▶ _Requirements_
How many lines in the material below contain the string "spleen"? Reply with the number only.
**** Material to process
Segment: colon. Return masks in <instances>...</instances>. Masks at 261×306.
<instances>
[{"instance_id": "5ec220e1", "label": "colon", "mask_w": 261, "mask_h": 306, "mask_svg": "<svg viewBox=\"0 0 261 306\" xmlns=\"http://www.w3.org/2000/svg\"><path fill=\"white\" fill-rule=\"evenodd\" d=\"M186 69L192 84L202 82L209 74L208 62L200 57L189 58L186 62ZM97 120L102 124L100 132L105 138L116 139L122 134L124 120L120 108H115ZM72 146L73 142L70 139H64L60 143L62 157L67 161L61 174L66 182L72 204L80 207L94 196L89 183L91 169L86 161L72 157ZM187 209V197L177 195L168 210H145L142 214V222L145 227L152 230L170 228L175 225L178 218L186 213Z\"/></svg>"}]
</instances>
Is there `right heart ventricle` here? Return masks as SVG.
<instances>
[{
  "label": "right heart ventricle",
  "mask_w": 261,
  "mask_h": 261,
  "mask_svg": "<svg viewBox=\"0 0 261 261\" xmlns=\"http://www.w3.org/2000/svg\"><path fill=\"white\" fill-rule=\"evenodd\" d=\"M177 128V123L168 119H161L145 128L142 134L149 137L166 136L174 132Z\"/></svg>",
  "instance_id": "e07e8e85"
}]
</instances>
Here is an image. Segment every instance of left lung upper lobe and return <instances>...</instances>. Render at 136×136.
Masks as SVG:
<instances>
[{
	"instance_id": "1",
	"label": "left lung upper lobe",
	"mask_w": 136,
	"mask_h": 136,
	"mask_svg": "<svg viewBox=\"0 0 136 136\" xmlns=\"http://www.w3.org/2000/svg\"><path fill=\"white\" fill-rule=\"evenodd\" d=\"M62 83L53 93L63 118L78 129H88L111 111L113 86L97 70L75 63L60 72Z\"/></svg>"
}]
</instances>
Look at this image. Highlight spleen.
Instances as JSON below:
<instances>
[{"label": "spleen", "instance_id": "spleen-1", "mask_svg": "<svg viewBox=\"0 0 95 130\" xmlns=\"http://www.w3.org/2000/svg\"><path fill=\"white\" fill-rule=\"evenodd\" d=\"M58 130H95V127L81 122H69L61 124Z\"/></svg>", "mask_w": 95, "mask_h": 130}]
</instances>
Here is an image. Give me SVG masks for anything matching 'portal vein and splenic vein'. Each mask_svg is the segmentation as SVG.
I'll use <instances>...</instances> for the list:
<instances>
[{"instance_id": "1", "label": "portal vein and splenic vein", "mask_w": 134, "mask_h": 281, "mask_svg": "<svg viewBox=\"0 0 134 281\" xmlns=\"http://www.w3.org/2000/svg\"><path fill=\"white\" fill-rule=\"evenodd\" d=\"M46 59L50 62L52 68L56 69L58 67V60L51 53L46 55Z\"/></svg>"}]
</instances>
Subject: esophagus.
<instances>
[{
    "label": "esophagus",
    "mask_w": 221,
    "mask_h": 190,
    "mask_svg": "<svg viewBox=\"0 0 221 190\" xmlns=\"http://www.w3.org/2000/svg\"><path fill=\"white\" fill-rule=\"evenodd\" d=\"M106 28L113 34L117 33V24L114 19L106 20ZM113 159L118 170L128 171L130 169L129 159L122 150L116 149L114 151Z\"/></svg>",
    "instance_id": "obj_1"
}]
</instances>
********
▶ _Completed task_
2